2018-06-06 | 雑学(教養)の部屋

「大きな古時計」が出版された1876年から2年後、内容的に続編となる「Sequel to "Grandfather's Clock"」が発表されました。

「Sequel」とは、文字通り「続編」を意味し、曲のタイトルは「大きな古時計 続編」となります。上の画像は、「Sequel to "Grandfather's Clock"」の当時の楽譜の表紙。2人の男が荷車に大きな古時計を乗せようとしています。この絵はおじいさんの死後、家の管理を引き継いだ誰かが、他のガラクタと一緒におじいさんの古時計まで売り払ってしまったシーンを描いたものなのです。続編では、おじいさんの孫にあたる人物の視点で、売られていくおじいさんの時計への思いが綴られます。では、その続編を早速見てみましょう。



Sequel to "Grandfather's Clock" 
/ 大きな古時計 続編

Once again have I roamed
thro' the old-fashioned house,
Where my grandfather spent his ninety years.
There are strangers in charge,
and the change they have wrought
Oh! it saddens me, even to tears.

Dear old clock! when they found
you were speechless from grief,
Then they went and swapped you off, case and all.

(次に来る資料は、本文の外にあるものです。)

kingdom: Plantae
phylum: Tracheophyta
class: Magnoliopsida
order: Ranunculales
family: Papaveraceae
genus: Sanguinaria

For that vain, stuck-up thing
(tick, tick, tick, tick, tick, tick, tick, tick),
For that vain, stuck-up thing on the wall.

Grandfather sleeps in his grave;
Strange steps resound in the hall!

And there's that vain, stuck-up thing
(tick, tick, tick, tick, tick, tick, tick, tick),
There's that vain, stuck-up thing on the wall.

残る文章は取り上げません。